Tuesday, November 10, 2015

Exchange 2010 Addressbook Errors with NetScaler 11.0

I'm working with a client that is upgrading the load balancing infrastructure that services their Exchange 2010 organization. They are implementing NetScaler SDX appliances that run NetScaler VPX virtual load balancers. Being as this is new infrastructure, version 11.0 (first release June 30, 2015, latest release Oct 8, 2015) is being implemented.

To test the new load balancing, we modified the hosts file on few computers to direct the load balanced names ( to the IP address of the new load balancer. Initially, this seemed to be working fine, but we didn't do any specific testing.

After a bit, we noticed that we often got the following error in Outlook when accessing the address book:
The connection to Microsoft Exchange is unavailable. Outlook must be online or connected to complete this action.

This error was reproducible after not accessing the address book for a few minutes. In addition, when looking at the connection status, we would see failures talking to the directory. Connectivity to mail generally seemed fine, but also had occasional failures.

Connection Status with directory access failures

When you research this problem, you will find lots of references to incorrect network timeouts closing connections before the application is ready. This is exactly what we seemed to be having. However, we adjusted every possible setting on the NetScaler to allow connections to last up to two hours. No matter what we adjusted, the same problem remained.

Other network components were the same as before. So, it seemed the problem had to be the new NetScaler. Clients still using the existing load balancer did not have any issues.

After adjusting everything we could think of, we called Citrix support. In conjunction with support, the network team did some packet traces and confirmed that resets were being performed on the RPC connections for the address book.

The fix ended up being using version 10.5 (latest release Sept 2015) instead of version 11.0 for the VPX instance. As soon as version 10.5 was implemented the mysterious reset issue was resolved and the response time for the directory lookups dropped significantly.

Connection Status after implementing version 10.5
Citrix is continuing to evaluate the issue and I'll update when I have more information.

Update (Nov 10/15): Apparently NetScaler 11.0 has issues with Outlook Anywhere also:

Update (Nov 13/15): Running version 10.5 we've still had no issues. It has been submitted as a bug with Citrix and we're waiting for a update. Hopefully the next revision will fix it, but they are definitely aware it's an issue.

Update (Nov 27/15): Citrix did some testing with the network folks again today with Version 11.0 (I'm assuming a new build) and still not working properly. We are back to Version 10.5.


Monday, November 2, 2015

Query Mailbox by LegacyExchangeDN

In a large organization with mailbox quotas, you will see an ongoing number of events indicating that users are at the limit of their quotas.

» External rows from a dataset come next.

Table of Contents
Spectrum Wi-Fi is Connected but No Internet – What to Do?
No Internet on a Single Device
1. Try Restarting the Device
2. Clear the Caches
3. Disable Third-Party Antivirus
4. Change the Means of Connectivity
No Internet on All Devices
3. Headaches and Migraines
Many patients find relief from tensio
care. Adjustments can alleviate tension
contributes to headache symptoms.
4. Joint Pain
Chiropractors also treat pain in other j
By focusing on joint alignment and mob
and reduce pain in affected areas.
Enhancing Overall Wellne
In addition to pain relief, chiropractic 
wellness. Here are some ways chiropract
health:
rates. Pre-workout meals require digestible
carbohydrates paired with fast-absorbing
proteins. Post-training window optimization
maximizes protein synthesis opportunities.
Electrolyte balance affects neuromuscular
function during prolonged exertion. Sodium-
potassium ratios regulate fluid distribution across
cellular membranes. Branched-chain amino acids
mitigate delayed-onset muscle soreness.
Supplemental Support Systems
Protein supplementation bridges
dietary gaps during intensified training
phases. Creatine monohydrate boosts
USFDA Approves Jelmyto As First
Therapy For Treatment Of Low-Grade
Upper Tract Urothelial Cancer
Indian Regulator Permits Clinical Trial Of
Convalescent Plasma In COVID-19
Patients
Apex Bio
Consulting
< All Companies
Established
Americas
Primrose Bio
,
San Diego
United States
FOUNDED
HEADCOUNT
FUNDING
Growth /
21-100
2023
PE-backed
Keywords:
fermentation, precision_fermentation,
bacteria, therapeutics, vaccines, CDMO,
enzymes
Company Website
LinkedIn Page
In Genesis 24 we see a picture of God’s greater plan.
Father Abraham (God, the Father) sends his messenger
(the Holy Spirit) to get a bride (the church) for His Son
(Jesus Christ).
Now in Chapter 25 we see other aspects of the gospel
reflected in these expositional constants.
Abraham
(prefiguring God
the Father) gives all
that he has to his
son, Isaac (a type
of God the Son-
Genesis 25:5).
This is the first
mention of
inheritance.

In the event log you will see:
Event Source: MSExchangeIS
Event ID: 8528
The mailbox for /o=ExchangeOrg/ou=AdministrativeGroup/cn=Recipients/cn=UserIdentifier has exceeded the maximum mailbox size. This mailbox cannot send or receive messages. Incoming messages to this mailbox are returned to sender.  The mailbox owner should be notified about the condition of the mailbox as soon as possible.
The overall identifier for the mailbox is the LegacyExchangeDN attribute for the user mailbox. Most of the time, you can look at this value and quickly figure out which user is having the issue. If it's a current user, you can wait or contact them. In a large environment, you may not personally know the users, and you can investigate whether this is a disabled account that needs to be removed.

Today I was looking at one of these events and saw that the final UserIdentifier portion of the LegacyExchangeDN attribute was a long GUID number. To find the actual user account I needed to query the mailbox with a filter for LegacyExchangeDN.
Get-Mailbox -Filter {LegacyExchangeDN -eq " /o=ExchangeOrg/ou=AdministrativeGroup/cn=Recipients/cn=UserIdentifier"}
Please note that using the -Filter parameter is much more efficient that doing Get-Mailbox and piping it to Where-Object. Using the -Filter parameter is almost instant whereas piping Get-Mailbox to Where-Object can take several minutes.